Welcome October

She goes after her cake politely, surprise!
Whenever my children's birthdays rolled around and away, I know it is that time of the year. Summer is tapering off and nights are stretching to be longer. The Sun seems a little hurryer to set and the leaves of the trees are turning a little less greener. October is a month of strange anticipation. Nature seems to have worked and partied so hard in summer, it is ready to puff off and take a break. The smell is a little different and more and more of my pine cones are falling closer and closer to my windows.
Like a giant farmer dusting his muddy cakes off his boots and flinging them onto the trees, soon, the leaves in the trees will start getting orange spots, then red and then brown. The spots will grow larger and larger and eventually all will just fall gracefully to the ground, making a welcoming rustling bed for my kids to play in.



Mowgli made himself a strategic and cozy spot under the trampoline. Can you see the pine cones sprinkled everywhere?
The weather is getting cooler and it feels like gentleness surrounds you, want to kiss your neck and wrap your face when you take a walk. It is that kind of weather that makes you count your blessing every second you bathe in it. It makes you want to drag your feet a little longer from the mail box, hopes to bump into a neighbour when you walk out of the house. Makes your dog desire to be an outside dog. Makes you feel round and ripe like the pears on the trees in a very good way.
Probably the last couple of blooms. Smell it where it lasts.
Lots of squirrels hopping around oblivious of your presence, for they know it is their last chance to stock up the plump green acorns just fallen to the ground.
We will stock ours up to the top in about 4 weeks.
It is a season when your taste and senses are turned upside down. Pumpkins are appreciated for their carving potentials, sour apples are dunk in richly sweet caramels, the way to candyland is to be as scary and repulsive as you possibly can. Yes, it is the time of Halloween. Of spook, fantasy and Magic. There is a strange appeal for darkness and evil. Children enjoys the freedom to dabble into the talk of deep demonic worlds and parents delight them.
A neigbour's decoration for Halloween
One family has been working as hard as the squirrels. Enlarge to see details.

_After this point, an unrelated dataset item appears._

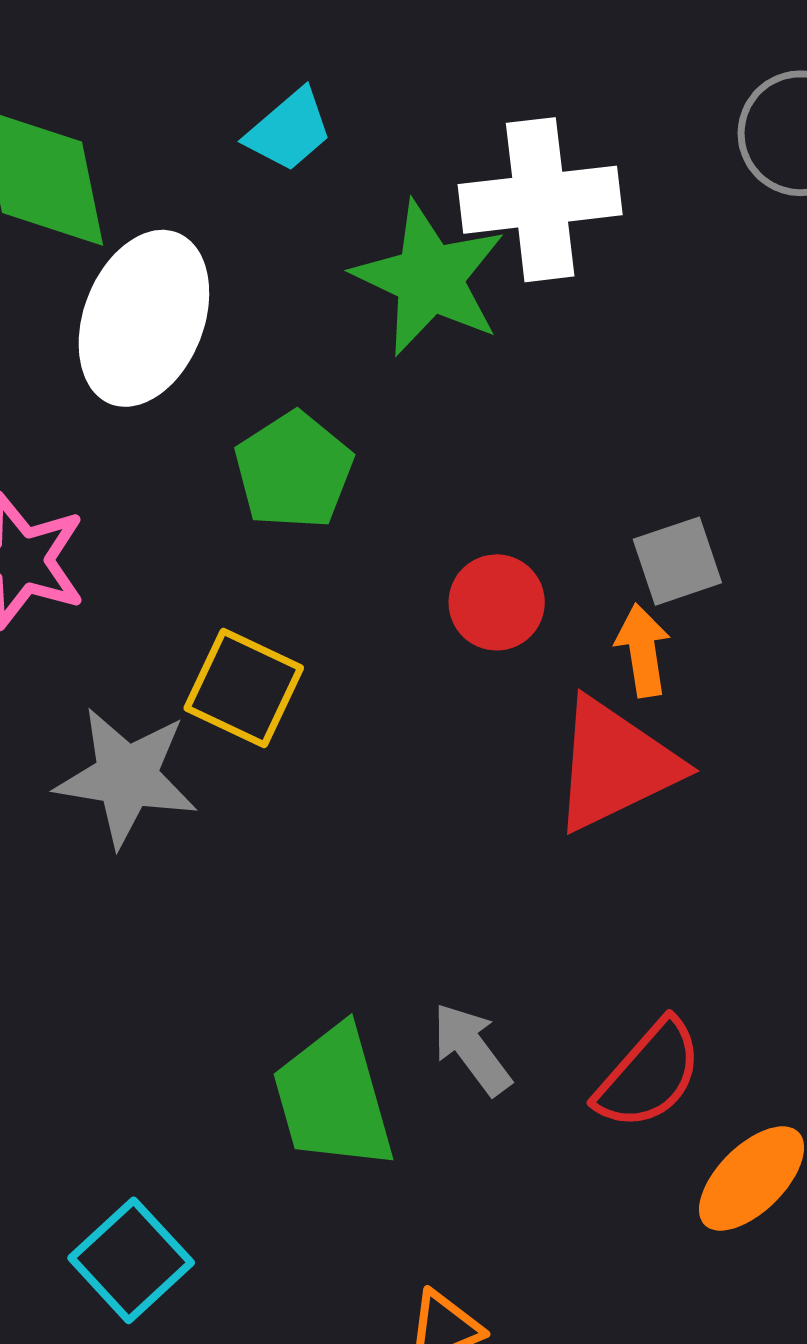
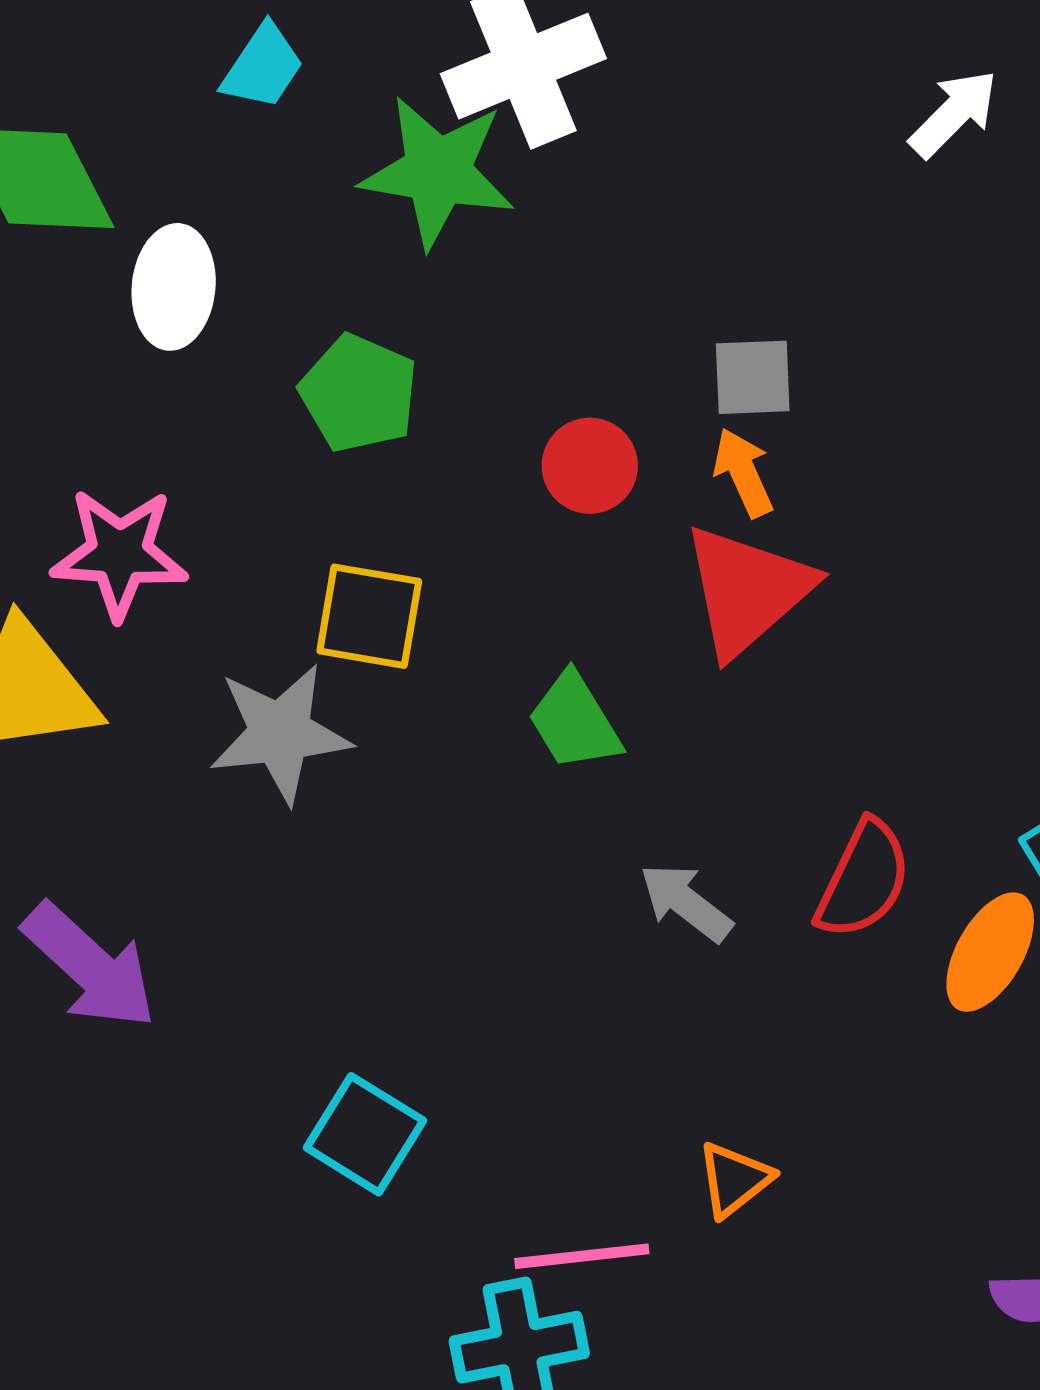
white ellipse: (144, 318) -> (174, 287), size x0.7
gray square: (677, 561) -> (753, 377), turned 32
green trapezoid: (333, 1098) -> (575, 722), moved, size x0.7
cyan square: (131, 1260) -> (365, 1134), moved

As a foreigner, it was difficult for me in the first few years to understand. But my son Thomas taught me the cheer and spirit of this special time. I have not seen a bigger smile when he came back from his trick-or-treat the first year I lived with him. His pillow case was filled with candy so heavy he had to use his shoulder to bring them home. He was barely 11 then and a medieval monk (a costume I haphazardly put together with a bale of brown cloth I found at walmart). It cost me $5 dollars to sew it and he paraded in it like it was $500. He gave me as much sweetness as one can possibly indulge at Halloween. Thank you, son.
Thomas at 11.
My hummingbirds are still here and will be for another few weeks. They will go and the cardinals will arrive. The soil calls for loving and there are lots to do before the cold cloaks us.  I have large plans this month, even with all my writing, I would like to have a "cave"(a room for Stew to hang out) and a guest/craft room set up. The list of chores is so long I won't run out of stuff to blog.
Today, however, I am going to reserve it purely for appreciation. On appreciating this lovely weather and all of the strange excitement building up in the air. Welcome October, I am ready for you.